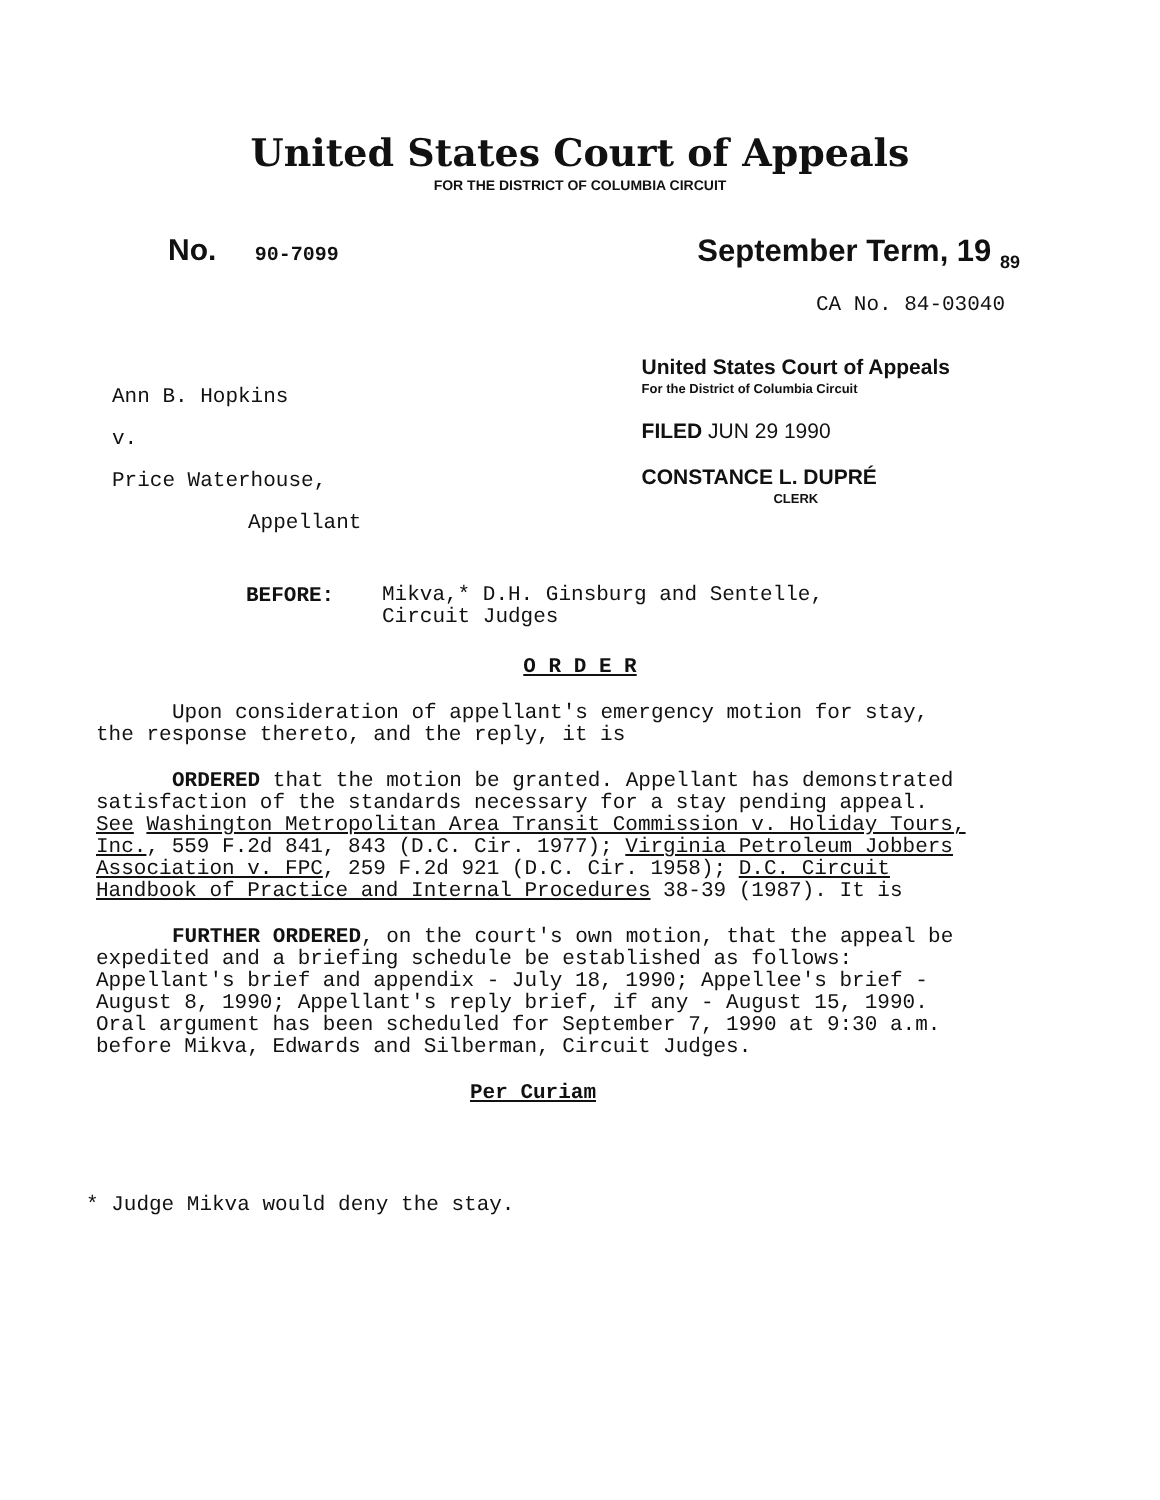United States Court of Appeals
FOR THE DISTRICT OF COLUMBIA CIRCUIT
No. 90-7099
September Term, 19 <sub>89</sub>
CA No. 84-03040
Ann B. Hopkins
v.
Price Waterhouse,
Appellant
United States Court of Appeals
For the District of Columbia Circuit
FILED JUN 29 1990
CONSTANCE L. DUPRÉ
CLERK
BEFORE:
Mikva,* D.H. Ginsburg and Sentelle,
Circuit Judges
O R D E R
Upon consideration of appellant's emergency motion for stay, the response thereto, and the reply, it is
ORDERED that the motion be granted. Appellant has demonstrated satisfaction of the standards necessary for a stay pending appeal. See Washington Metropolitan Area Transit Commission v. Holiday Tours, Inc., 559 F.2d 841, 843 (D.C. Cir. 1977); Virginia Petroleum Jobbers Association v. FPC, 259 F.2d 921 (D.C. Cir. 1958); D.C. Circuit Handbook of Practice and Internal Procedures 38-39 (1987). It is
FURTHER ORDERED, on the court's own motion, that the appeal be expedited and a briefing schedule be established as follows: Appellant's brief and appendix - July 18, 1990; Appellee's brief - August 8, 1990; Appellant's reply brief, if any - August 15, 1990. Oral argument has been scheduled for September 7, 1990 at 9:30 a.m. before Mikva, Edwards and Silberman, Circuit Judges.
Per Curiam
* Judge Mikva would deny the stay.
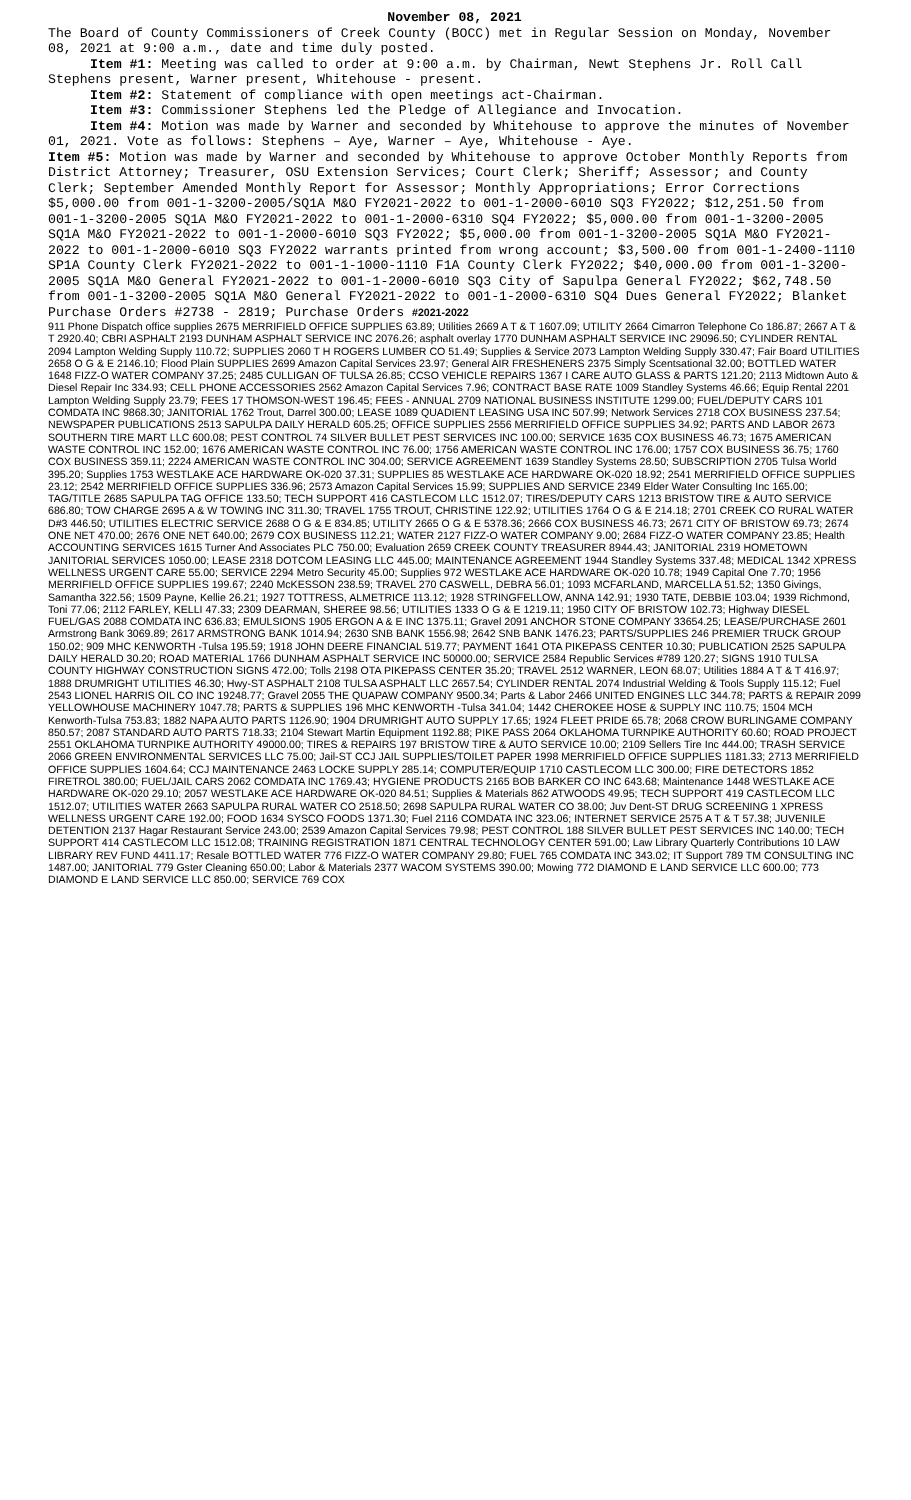November 08, 2021
The Board of County Commissioners of Creek County (BOCC) met in Regular Session on Monday, November 08, 2021 at 9:00 a.m., date and time duly posted.
Item #1: Meeting was called to order at 9:00 a.m. by Chairman, Newt Stephens Jr. Roll Call Stephens present, Warner present, Whitehouse - present.
Item #2: Statement of compliance with open meetings act-Chairman.
Item #3: Commissioner Stephens led the Pledge of Allegiance and Invocation.
Item #4: Motion was made by Warner and seconded by Whitehouse to approve the minutes of November 01, 2021. Vote as follows: Stephens – Aye, Warner – Aye, Whitehouse - Aye.
Item #5: Motion was made by Warner and seconded by Whitehouse to approve October Monthly Reports from District Attorney; Treasurer, OSU Extension Services; Court Clerk; Sheriff; Assessor; and County Clerk; September Amended Monthly Report for Assessor; Monthly Appropriations; Error Corrections $5,000.00 from 001-1-3200-2005/SQ1A M&O FY2021-2022 to 001-1-2000-6010 SQ3 FY2022; $12,251.50 from 001-1-3200-2005 SQ1A M&O FY2021-2022 to 001-1-2000-6310 SQ4 FY2022; $5,000.00 from 001-1-3200-2005 SQ1A M&O FY2021-2022 to 001-1-2000-6010 SQ3 FY2022; $5,000.00 from 001-1-3200-2005 SQ1A M&O FY2021-2022 to 001-1-2000-6010 SQ3 FY2022 warrants printed from wrong account; $3,500.00 from 001-1-2400-1110 SP1A County Clerk FY2021-2022 to 001-1-1000-1110 F1A County Clerk FY2022; $40,000.00 from 001-1-3200-2005 SQ1A M&O General FY2021-2022 to 001-1-2000-6010 SQ3 City of Sapulpa General FY2022; $62,748.50 from 001-1-3200-2005 SQ1A M&O General FY2021-2022 to 001-1-2000-6310 SQ4 Dues General FY2022; Blanket Purchase Orders #2738 - 2819; Purchase Orders #2021-2022
911 Phone Dispatch office supplies 2675 MERRIFIELD OFFICE SUPPLIES 63.89; Utilities 2669 A T & T 1607.09; UTILITY 2664 Cimarron Telephone Co 186.87; 2667 A T & T 2920.40; CBRI ASPHALT 2193 DUNHAM ASPHALT SERVICE INC 2076.26; asphalt overlay 1770 DUNHAM ASPHALT SERVICE INC 29096.50; CYLINDER RENTAL 2094 Lampton Welding Supply 110.72; SUPPLIES 2060 T H ROGERS LUMBER CO 51.49; Supplies & Service 2073 Lampton Welding Supply 330.47; Fair Board UTILITIES 2658 O G & E 2146.10; Flood Plain SUPPLIES 2699 Amazon Capital Services 23.97; General AIR FRESHENERS 2375 Simply Scentsational 32.00; BOTTLED WATER 1648 FIZZ-O WATER COMPANY 37.25; 2485 CULLIGAN OF TULSA 26.85; CCSO VEHICLE REPAIRS 1367 I CARE AUTO GLASS & PARTS 121.20; 2113 Midtown Auto & Diesel Repair Inc 334.93; CELL PHONE ACCESSORIES 2562 Amazon Capital Services 7.96; CONTRACT BASE RATE 1009 Standley Systems 46.66; Equip Rental 2201 Lampton Welding Supply 23.79; FEES 17 THOMSON-WEST 196.45; FEES - ANNUAL 2709 NATIONAL BUSINESS INSTITUTE 1299.00; FUEL/DEPUTY CARS 101 COMDATA INC 9868.30; JANITORIAL 1762 Trout, Darrel 300.00; LEASE 1089 QUADIENT LEASING USA INC 507.99; Network Services 2718 COX BUSINESS 237.54; NEWSPAPER PUBLICATIONS 2513 SAPULPA DAILY HERALD 605.25; OFFICE SUPPLIES 2556 MERRIFIELD OFFICE SUPPLIES 34.92; PARTS AND LABOR 2673 SOUTHERN TIRE MART LLC 600.08; PEST CONTROL 74 SILVER BULLET PEST SERVICES INC 100.00; SERVICE 1635 COX BUSINESS 46.73; 1675 AMERICAN WASTE CONTROL INC 152.00; 1676 AMERICAN WASTE CONTROL INC 76.00; 1756 AMERICAN WASTE CONTROL INC 176.00; 1757 COX BUSINESS 36.75; 1760 COX BUSINESS 359.11; 2224 AMERICAN WASTE CONTROL INC 304.00; SERVICE AGREEMENT 1639 Standley Systems 28.50; SUBSCRIPTION 2705 Tulsa World 395.20; Supplies 1753 WESTLAKE ACE HARDWARE OK-020 37.31; SUPPLIES 85 WESTLAKE ACE HARDWARE OK-020 18.92; 2541 MERRIFIELD OFFICE SUPPLIES 23.12; 2542 MERRIFIELD OFFICE SUPPLIES 336.96; 2573 Amazon Capital Services 15.99; SUPPLIES AND SERVICE 2349 Elder Water Consulting Inc 165.00; TAG/TITLE 2685 SAPULPA TAG OFFICE 133.50; TECH SUPPORT 416 CASTLECOM LLC 1512.07; TIRES/DEPUTY CARS 1213 BRISTOW TIRE & AUTO SERVICE 686.80; TOW CHARGE 2695 A & W TOWING INC 311.30; TRAVEL 1755 TROUT, CHRISTINE 122.92; UTILITIES 1764 O G & E 214.18; 2701 CREEK CO RURAL WATER D#3 446.50; UTILITIES ELECTRIC SERVICE 2688 O G & E 834.85; UTILITY 2665 O G & E 5378.36; 2666 COX BUSINESS 46.73; 2671 CITY OF BRISTOW 69.73; 2674 ONE NET 470.00; 2676 ONE NET 640.00; 2679 COX BUSINESS 112.21; WATER 2127 FIZZ-O WATER COMPANY 9.00; 2684 FIZZ-O WATER COMPANY 23.85; Health ACCOUNTING SERVICES 1615 Turner And Associates PLC 750.00; Evaluation 2659 CREEK COUNTY TREASURER 8944.43; JANITORIAL 2319 HOMETOWN JANITORIAL SERVICES 1050.00; LEASE 2318 DOTCOM LEASING LLC 445.00; MAINTENANCE AGREEMENT 1944 Standley Systems 337.48; MEDICAL 1342 XPRESS WELLNESS URGENT CARE 55.00; SERVICE 2294 Metro Security 45.00; Supplies 972 WESTLAKE ACE HARDWARE OK-020 10.78; 1949 Capital One 7.70; 1956 MERRIFIELD OFFICE SUPPLIES 199.67; 2240 McKESSON 238.59; TRAVEL 270 CASWELL, DEBRA 56.01; 1093 MCFARLAND, MARCELLA 51.52; 1350 Givings, Samantha 322.56; 1509 Payne, Kellie 26.21; 1927 TOTTRESS, ALMETRICE 113.12; 1928 STRINGFELLOW, ANNA 142.91; 1930 TATE, DEBBIE 103.04; 1939 Richmond, Toni 77.06; 2112 FARLEY, KELLI 47.33; 2309 DEARMAN, SHEREE 98.56; UTILITIES 1333 O G & E 1219.11; 1950 CITY OF BRISTOW 102.73; Highway DIESEL FUEL/GAS 2088 COMDATA INC 636.83; EMULSIONS 1905 ERGON A & E INC 1375.11; Gravel 2091 ANCHOR STONE COMPANY 33654.25; LEASE/PURCHASE 2601 Armstrong Bank 3069.89; 2617 ARMSTRONG BANK 1014.94; 2630 SNB BANK 1556.98; 2642 SNB BANK 1476.23; PARTS/SUPPLIES 246 PREMIER TRUCK GROUP 150.02; 909 MHC KENWORTH -Tulsa 195.59; 1918 JOHN DEERE FINANCIAL 519.77; PAYMENT 1641 OTA PIKEPASS CENTER 10.30; PUBLICATION 2525 SAPULPA DAILY HERALD 30.20; ROAD MATERIAL 1766 DUNHAM ASPHALT SERVICE INC 50000.00; SERVICE 2584 Republic Services #789 120.27; SIGNS 1910 TULSA COUNTY HIGHWAY CONSTRUCTION SIGNS 472.00; Tolls 2198 OTA PIKEPASS CENTER 35.20; TRAVEL 2512 WARNER, LEON 68.07; Utilities 1884 A T & T 416.97; 1888 DRUMRIGHT UTILITIES 46.30; Hwy-ST ASPHALT 2108 TULSA ASPHALT LLC 2657.54; CYLINDER RENTAL 2074 Industrial Welding & Tools Supply 115.12; Fuel 2543 LIONEL HARRIS OIL CO INC 19248.77; Gravel 2055 THE QUAPAW COMPANY 9500.34; Parts & Labor 2466 UNITED ENGINES LLC 344.78; PARTS & REPAIR 2099 YELLOWHOUSE MACHINERY 1047.78; PARTS & SUPPLIES 196 MHC KENWORTH -Tulsa 341.04; 1442 CHEROKEE HOSE & SUPPLY INC 110.75; 1504 MCH Kenworth-Tulsa 753.83; 1882 NAPA AUTO PARTS 1126.90; 1904 DRUMRIGHT AUTO SUPPLY 17.65; 1924 FLEET PRIDE 65.78; 2068 CROW BURLINGAME COMPANY 850.57; 2087 STANDARD AUTO PARTS 718.33; 2104 Stewart Martin Equipment 1192.88; PIKE PASS 2064 OKLAHOMA TURNPIKE AUTHORITY 60.60; ROAD PROJECT 2551 OKLAHOMA TURNPIKE AUTHORITY 49000.00; TIRES & REPAIRS 197 BRISTOW TIRE & AUTO SERVICE 10.00; 2109 Sellers Tire Inc 444.00; TRASH SERVICE 2066 GREEN ENVIRONMENTAL SERVICES LLC 75.00; Jail-ST CCJ JAIL SUPPLIES/TOILET PAPER 1998 MERRIFIELD OFFICE SUPPLIES 1181.33; 2713 MERRIFIELD OFFICE SUPPLIES 1604.64; CCJ MAINTENANCE 2463 LOCKE SUPPLY 285.14; COMPUTER/EQUIP 1710 CASTLECOM LLC 300.00; FIRE DETECTORS 1852 FIRETROL 380.00; FUEL/JAIL CARS 2062 COMDATA INC 1769.43; HYGIENE PRODUCTS 2165 BOB BARKER CO INC 643.68; Maintenance 1448 WESTLAKE ACE HARDWARE OK-020 29.10; 2057 WESTLAKE ACE HARDWARE OK-020 84.51; Supplies & Materials 862 ATWOODS 49.95; TECH SUPPORT 419 CASTLECOM LLC 1512.07; UTILITIES WATER 2663 SAPULPA RURAL WATER CO 2518.50; 2698 SAPULPA RURAL WATER CO 38.00; Juv Dent-ST DRUG SCREENING 1 XPRESS WELLNESS URGENT CARE 192.00; FOOD 1634 SYSCO FOODS 1371.30; Fuel 2116 COMDATA INC 323.06; INTERNET SERVICE 2575 A T & T 57.38; JUVENILE DETENTION 2137 Hagar Restaurant Service 243.00; 2539 Amazon Capital Services 79.98; PEST CONTROL 188 SILVER BULLET PEST SERVICES INC 140.00; TECH SUPPORT 414 CASTLECOM LLC 1512.08; TRAINING REGISTRATION 1871 CENTRAL TECHNOLOGY CENTER 591.00; Law Library Quarterly Contributions 10 LAW LIBRARY REV FUND 4411.17; Resale BOTTLED WATER 776 FIZZ-O WATER COMPANY 29.80; FUEL 765 COMDATA INC 343.02; IT Support 789 TM CONSULTING INC 1487.00; JANITORIAL 779 Gster Cleaning 650.00; Labor & Materials 2377 WACOM SYSTEMS 390.00; Mowing 772 DIAMOND E LAND SERVICE LLC 600.00; 773 DIAMOND E LAND SERVICE LLC 850.00; SERVICE 769 COX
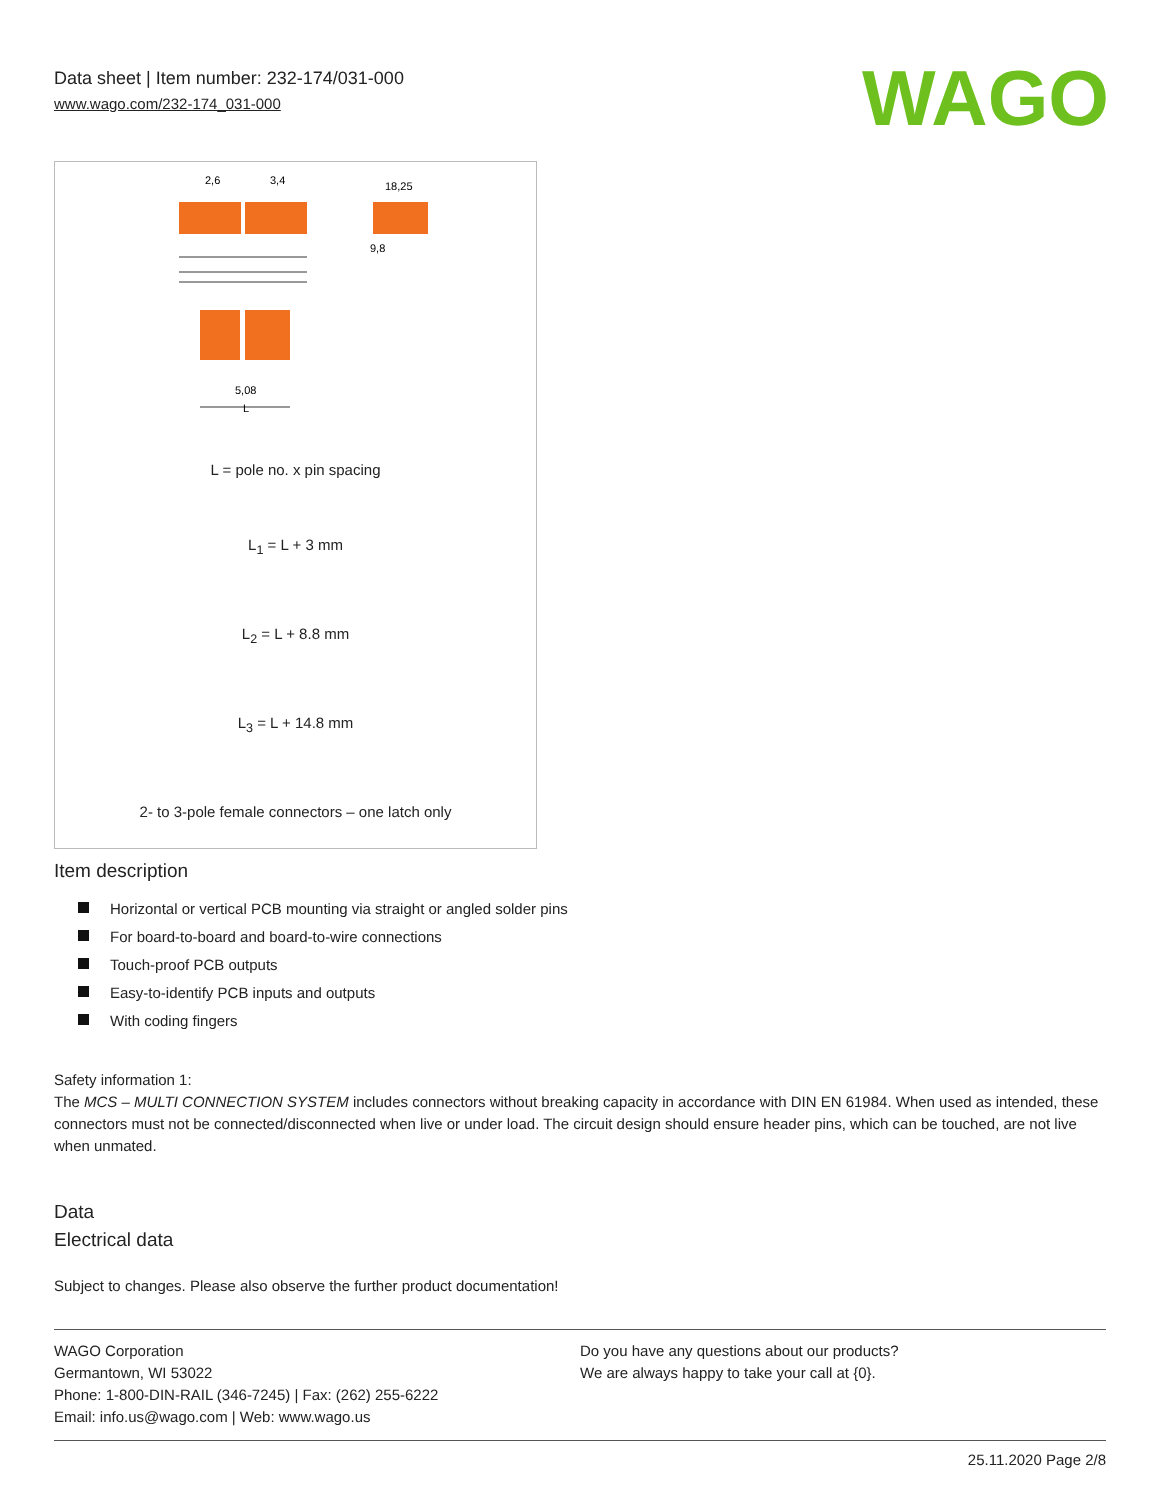Data sheet | Item number: 232-174/031-000
www.wago.com/232-174_031-000
WAGO
2,6
3,4
18,25
9,8
5,08
L
L = pole no. x pin spacing
L<sub>1</sub> = L + 3 mm
L<sub>2</sub> = L + 8.8 mm
L<sub>3</sub> = L + 14.8 mm
2- to 3-pole female connectors – one latch only
Item description
Horizontal or vertical PCB mounting via straight or angled solder pins
For board-to-board and board-to-wire connections
Touch-proof PCB outputs
Easy-to-identify PCB inputs and outputs
With coding fingers
Safety information 1:
The MCS – MULTI CONNECTION SYSTEM includes connectors without breaking capacity in accordance with DIN EN 61984. When used as intended, these connectors must not be connected/disconnected when live or under load. The circuit design should ensure header pins, which can be touched, are not live when unmated.
Data
Electrical data
Subject to changes. Please also observe the further product documentation!
WAGO Corporation
Germantown, WI 53022
Phone: 1-800-DIN-RAIL (346-7245) | Fax: (262) 255-6222
Email: info.us@wago.com | Web: www.wago.us
Do you have any questions about our products?
We are always happy to take your call at {0}.
25.11.2020 Page 2/8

◆ Problem requirements
What lines in the data hold the word "ORDERED"? Return them.

◆ Response to this task
ORDERED that the motion be granted. Appellant has demonstrated satisfaction of the standards necessary for a stay pending appeal. See Washington Metropolitan Area Transit Commission v. Holiday Tours, Inc., 559 F.2d 841, 843 (D.C. Cir. 1977); Virginia Petroleum Jobbers Association v. FPC, 259 F.2d 921 (D.C. Cir. 1958); D.C. Circuit Handbook of Practice and Internal Procedures 38-39 (1987). It is
FURTHER ORDERED, on the court's own motion, that the appeal be expedited and a briefing schedule be established as follows: Appellant's brief and appendix - July 18, 1990; Appellee's brief - August 8, 1990; Appellant's reply brief, if any - August 15, 1990. Oral argument has been scheduled for September 7, 1990 at 9:30 a.m. before Mikva, Edwards and Silberman, Circuit Judges.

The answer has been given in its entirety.